Göbeklitepe ve Karahantepe’de gerçek boyutlu heykeller bulundu
Şanlıurfa’da sürdürülen Göbeklitepe ve Karahantepe kazı çalışmalarında gerçek boyutlu bir yaban domuzu ve insan heykeli bulundu.
Karahantepe’deki çalışmalarda ise dönemin gerçekçi insan heykellerinden biri gün ışığına kavuşturuldu. Gerçekçi bir yüz ifadesiyle tarih öncesi sanatın örneklerinden biri olan heykel, 2,3 metre yüksekliğinde.
Kültür ve Turizm Bakanlığı tarafından yapılan açıklamaya göre, Taş Tepeler projesi kapsamında 2023 yılında 9 arkeolojik alanda sürdürülen kazı çalışmalarında çeşitli insan ve hayvan heykelleri ortaya çıkarıldı.
Yapılan çalışmalar sırasında Göbeklitepe’nin D yapısında kireçtaşından yapılmış, gerçek boyutlu bir yaban domuzu heykeli bulundu. Yüzeyinde kırmızı, beyaz ve siyah pigment kalıntılar görülebilen domuz heykeli, o dönemden günümüze uzanan ilk boyalı heykel olma özelliğini taşıyor.
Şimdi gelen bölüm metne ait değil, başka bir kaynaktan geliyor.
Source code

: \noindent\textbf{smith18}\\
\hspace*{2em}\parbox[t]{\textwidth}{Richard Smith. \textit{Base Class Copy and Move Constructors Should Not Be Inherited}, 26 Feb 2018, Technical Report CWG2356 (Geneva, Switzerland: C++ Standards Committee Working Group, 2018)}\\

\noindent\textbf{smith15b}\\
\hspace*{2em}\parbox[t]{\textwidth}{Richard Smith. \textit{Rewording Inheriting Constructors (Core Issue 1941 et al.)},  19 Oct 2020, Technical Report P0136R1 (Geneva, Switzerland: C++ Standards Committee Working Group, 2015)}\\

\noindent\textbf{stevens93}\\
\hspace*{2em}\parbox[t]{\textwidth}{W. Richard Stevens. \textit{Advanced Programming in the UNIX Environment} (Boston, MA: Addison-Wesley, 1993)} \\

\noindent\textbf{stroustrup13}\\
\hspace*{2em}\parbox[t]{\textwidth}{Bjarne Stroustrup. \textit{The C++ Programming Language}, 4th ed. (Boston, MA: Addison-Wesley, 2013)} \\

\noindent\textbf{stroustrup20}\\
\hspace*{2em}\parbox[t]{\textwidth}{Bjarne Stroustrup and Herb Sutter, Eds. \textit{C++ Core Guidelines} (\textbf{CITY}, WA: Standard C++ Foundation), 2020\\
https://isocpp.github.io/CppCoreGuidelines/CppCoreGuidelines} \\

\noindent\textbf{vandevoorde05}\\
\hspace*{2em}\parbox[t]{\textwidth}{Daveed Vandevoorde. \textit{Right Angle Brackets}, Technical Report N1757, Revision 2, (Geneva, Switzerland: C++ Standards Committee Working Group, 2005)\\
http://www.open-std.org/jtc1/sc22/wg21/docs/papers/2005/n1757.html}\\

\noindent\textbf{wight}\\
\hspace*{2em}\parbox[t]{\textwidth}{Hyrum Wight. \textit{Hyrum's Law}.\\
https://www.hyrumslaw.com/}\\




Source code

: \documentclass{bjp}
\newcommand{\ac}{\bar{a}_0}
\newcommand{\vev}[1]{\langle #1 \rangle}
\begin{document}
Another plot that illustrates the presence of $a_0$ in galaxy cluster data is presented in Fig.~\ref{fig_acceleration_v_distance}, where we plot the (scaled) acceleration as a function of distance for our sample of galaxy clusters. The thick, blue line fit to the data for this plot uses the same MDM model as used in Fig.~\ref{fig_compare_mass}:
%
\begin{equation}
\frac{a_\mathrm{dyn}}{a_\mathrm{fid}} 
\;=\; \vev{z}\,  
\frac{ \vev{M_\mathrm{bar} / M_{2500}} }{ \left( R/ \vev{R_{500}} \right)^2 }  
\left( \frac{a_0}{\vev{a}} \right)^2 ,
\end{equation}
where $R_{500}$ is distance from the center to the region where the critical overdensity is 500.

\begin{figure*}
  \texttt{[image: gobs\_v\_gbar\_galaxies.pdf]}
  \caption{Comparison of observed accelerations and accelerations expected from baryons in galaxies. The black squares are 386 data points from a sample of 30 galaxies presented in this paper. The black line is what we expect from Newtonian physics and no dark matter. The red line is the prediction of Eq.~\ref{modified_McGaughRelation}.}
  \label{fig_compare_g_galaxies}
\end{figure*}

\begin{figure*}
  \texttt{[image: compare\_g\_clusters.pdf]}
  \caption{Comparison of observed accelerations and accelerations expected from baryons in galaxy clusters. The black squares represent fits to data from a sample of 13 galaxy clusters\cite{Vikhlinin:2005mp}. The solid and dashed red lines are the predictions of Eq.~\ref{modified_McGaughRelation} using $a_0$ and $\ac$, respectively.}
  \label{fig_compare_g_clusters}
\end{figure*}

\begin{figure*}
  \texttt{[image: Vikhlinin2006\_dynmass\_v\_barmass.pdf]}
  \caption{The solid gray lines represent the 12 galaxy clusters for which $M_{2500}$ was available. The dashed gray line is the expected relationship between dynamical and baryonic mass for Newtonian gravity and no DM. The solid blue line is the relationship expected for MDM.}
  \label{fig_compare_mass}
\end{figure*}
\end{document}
Göbeklitepe’de keşfedilen yaban domuzu heykeli, ‘H’ şeklinde bir sembol, bir hilal, iki yılan ve üç insan yüzü veya maskesi olduğu tahmin edilen süslemelere sahip bir seki üzerinde ortaya çıkarıldı.
Karahantepe’de yürütülen kazı çalışmalarında ise dönemin gerçekçi insan heykellerinden biri ortaya çıkarıldı. Gerçekçi bir yüz ifadesiyle tarih öncesi sanatın eşsiz örneklerinden biri olan heykel, 230 cm yüksekliğinde.
Heykel bir sekinin içerisinde zemine sabitlenmiş olarak bulundu. Ölü bir insanı çağrıştıran kaburga, omurga ve omuz kemiklerinin öne çıktığı oturur vaziyetteki heykelin bulunduğu alanda duvara yerleştirilmiş bir akbaba heykeli ile zemine bırakılmış taş tabaklara da ulaşıldı.
Taş Tepeler
Göbekli Tepe ve çevresindeki 11 arkeolojik alan, Anadolu’nun ve Yukarı Mezopotamya’nın yerleşik hayata geçen en eski topluluklarına ev sahipliği yapıyor. 200 kilometrelik bir alana yayılmış vaziyetteki ‘taş tepelerin’ insanlık tarihi için az bilinen bir dönemi aydınlatması bekleniyor. ‘Taş Tepeler’de ortaya çıkan anıtsal yapıların, insanların bir araya geldiği komünal mekanlar olduğuna inanılıyor.
Taş Tepeler, Göbekli Tepe ile çağdaş olan ve benzer özellikler taşıyan başka yerler de olduğunu gösteriyor. Bu yerlerin tamamının yüksek tepeler üzerinde, avcılık için ideal alanlarda olduğu anlaşılıyor. Bu alanların yakın çevresinde bulunan av yerleri de bu görüşü destekler nitelikte.
Göbekli Tepe’nin tarihi MÖ 9600’lere kadar uzanıyor ve yaklaşık 1500 yıllık kesintisiz bir süreci yansıtıyor. Bizim Göbekli Tepe ile tanıdığımız bu süreç, aslında geniş bir coğrafyayı kapsıyor ve dinamizmini uzun süre koruyor.